Last week I highlighted just how horrid the Euro Stoxx Bank Index has traded, frankly for a decade,
but I think it is also worth noting that the OG when it comes to bank stock horror show is of course Japan, whose Topix Bank Index has never recovered zero interest rates and eternal QE, and like the SX7E has lost more than 85% of its value since those monetary politics were put in place in the early 1990s:
So I am really not sure what is ultimately going to be so different about our banks when you consider the near impossibility of our Fed ever raising rates again, as many think we are in a permanent MMT world (modern monetary theory), a world where we just continually print money to continue to devalue out debts. I have no idea how or when this ends, but it is not going to end well.
Back to the U.S. banks, its worth noting that every major U.S. bank CEO has done their part to tell a positive story about how they are working with the Fed to get money to small businesses and individuals as part of the relief bills passed last month, but noticeably absent has been JPM CEO Jamie Dimon who is recovering from an emergency hear condition. It’s a shame he has not been able to help set the narrative as he has earned the respect of his peers and policymakers in Washington as a guy who is willing to speak his mind and put his money where his mouth is.
Shares of JPM are massively outperforming the broad market and many peers today, up 8.5% as I write, but interestingly having hit technical resistance at the lows from last summer. While the stock is down 27% from its all-time highs made on Jan 3rd, it is worth noting that the stock did top out on the first trading day of the year, and that the move from its breakout at $120 to its highs at $140 was entirely the result of Fed adding serious liquidity by way of the three 25 basis point rates cuts starting in July and the start of “repo operations” in Sept which was essentially QE with the Fed buying $80 billion a month of fixed income assets. It will be interesting to see if JPM can try to get above near-term resistance and make a run at $120:
So what’s the trade? Well, I am nothing if not stubborn…
If I were looking to take one more crack at the XLF, I might consider moving the time horizon out to May, and obviously move the strikes up…

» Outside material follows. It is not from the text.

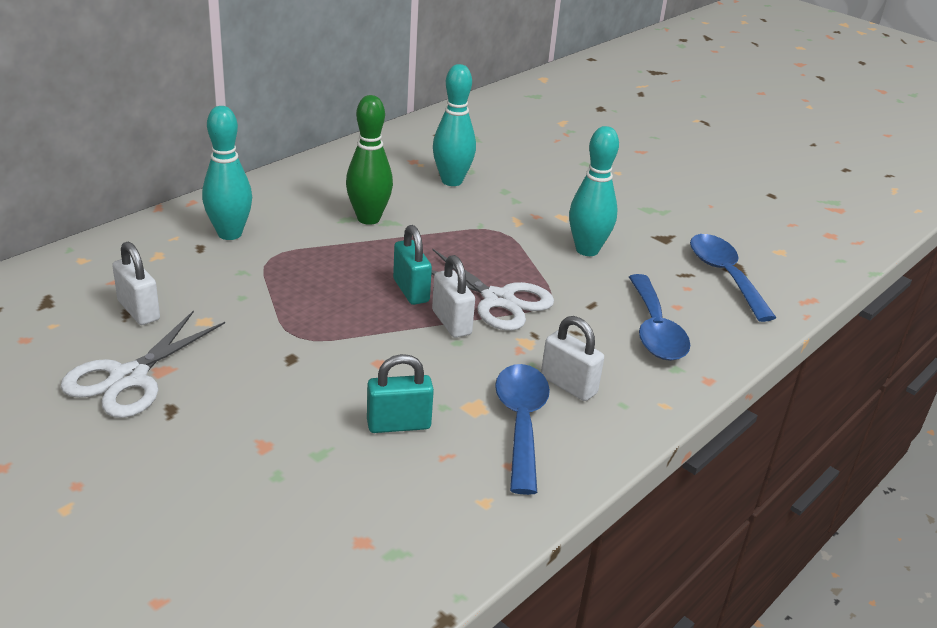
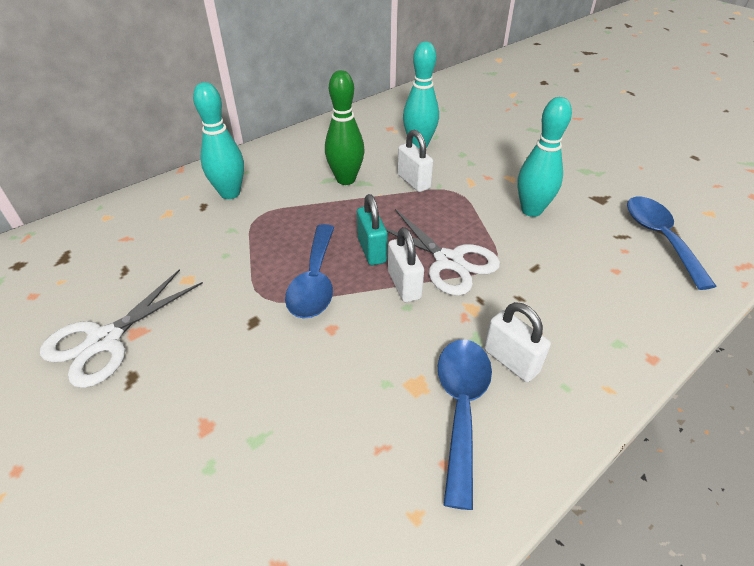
camera: 10 degrees right, 10 degrees up
white padlock [112,242,160,325] -> white padlock moved to [397,130,433,192]
turquoise padlock [367,354,434,433] -> none
blue spoon [629,274,690,361] -> blue spoon moved to [285,224,334,319]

Bearish Trade Idea: XLF ($23.25) Buy to open May 23 – 19 put spread for $1
-Buy to open 1 may 23 put for 1.40
-Sell to open 1 May 19 put at 40 cents
Break-even on May expiration:
Profits of up to 3 between 22 and 19 with max gain of 3 at 19 or lower.
Losses of up to 1 between 22 and 23 with max loss of 1 at 23 or higher.
Rationale: this trade idea risks 4.3% of the etf price over the next five weeks and offers a potential payout of 13% of the etf price if the XLF is trading down 18% where it was a week ago.